'''
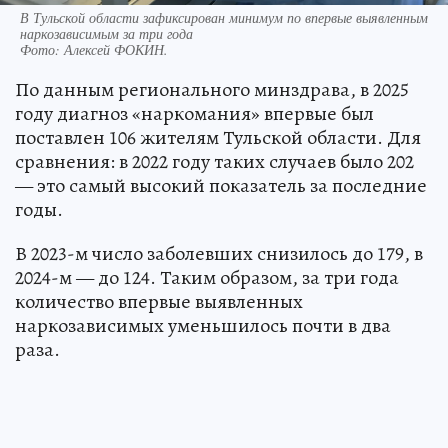
В Тульской области зафиксирован минимум по впервые выявленным
наркозависимым за три года
Фото:
Алексей ФОКИН.
По данным регионального минздрава, в 2025
году диагноз «наркомания» впервые был
поставлен 106 жителям Тульской области. Для
сравнения: в 2022 году таких случаев было 202
— это самый высокий показатель за последние
годы.
В 2023-м число заболевших снизилось до 179, в
2024-м — до 124. Таким образом, за три года
количество впервые выявленных
наркозависимых уменьшилось почти в два
раза.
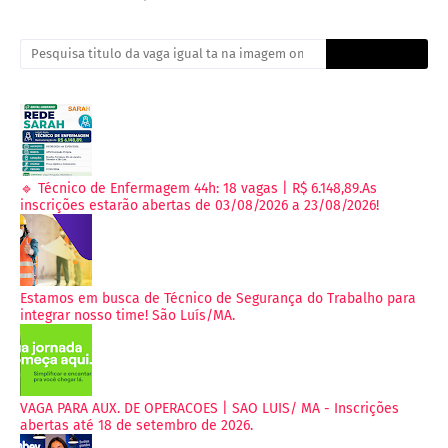
🔹 Técnico de Enfermagem 44h: 18 vagas | R$ 6.148,89.As
inscrições estarão abertas de 03/08/2026 a 23/08/2026!
Estamos em busca de Técnico de Segurança do Trabalho para
integrar nosso time! São Luís/MA.
VAGA PARA AUX. DE OPERACOES | SAO LUIS/ MA - Inscrições
abertas até 18 de setembro de 2026.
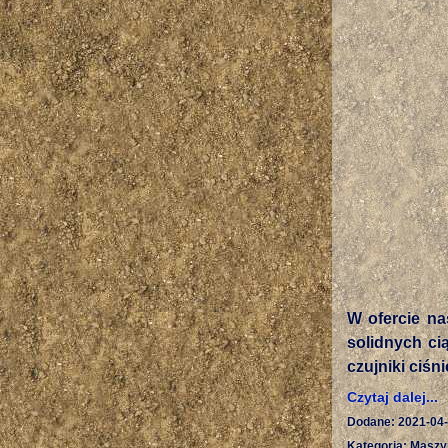
W ofercie na
solidnych ci
czujniki ciśni
Czytaj dalej...
Dodane: 2021-04
Kategoria: Maszy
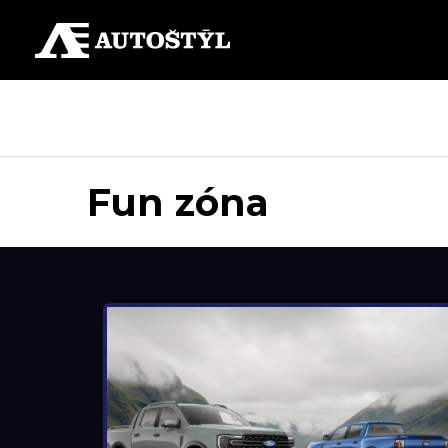
Fun zóna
'''
◆ **What to do**: Copy out every line above word for word, leaving out the pictures.

◆ **Written solution**:
В Тульской области зафиксирован минимум по впервые выявленным
наркозависимым за три года
Фото:
Алексей ФОКИН.
По данным регионального минздрава, в 2025
году диагноз «наркомания» впервые был
поставлен 106 жителям Тульской области. Для
сравнения: в 2022 году таких случаев было 202
— это самый высокий показатель за последние
годы.
В 2023-м число заболевших снизилось до 179, в
2024-м — до 124. Таким образом, за три года
количество впервые выявленных
наркозависимых уменьшилось почти в два
раза.
🔹 Técnico de Enfermagem 44h: 18 vagas | R$ 6.148,89.As
inscrições estarão abertas de 03/08/2026 a 23/08/2026!
Estamos em busca de Técnico de Segurança do Trabalho para
integrar nosso time! São Luís/MA.
VAGA PARA AUX. DE OPERACOES | SAO LUIS/ MA - Inscrições
abertas até 18 de setembro de 2026.
W ofercie na
solidnych ci
czujniki ciśni
Czytaj dalej...
Dodane: 2021-04
Kategoria: Maszy
Fun zóna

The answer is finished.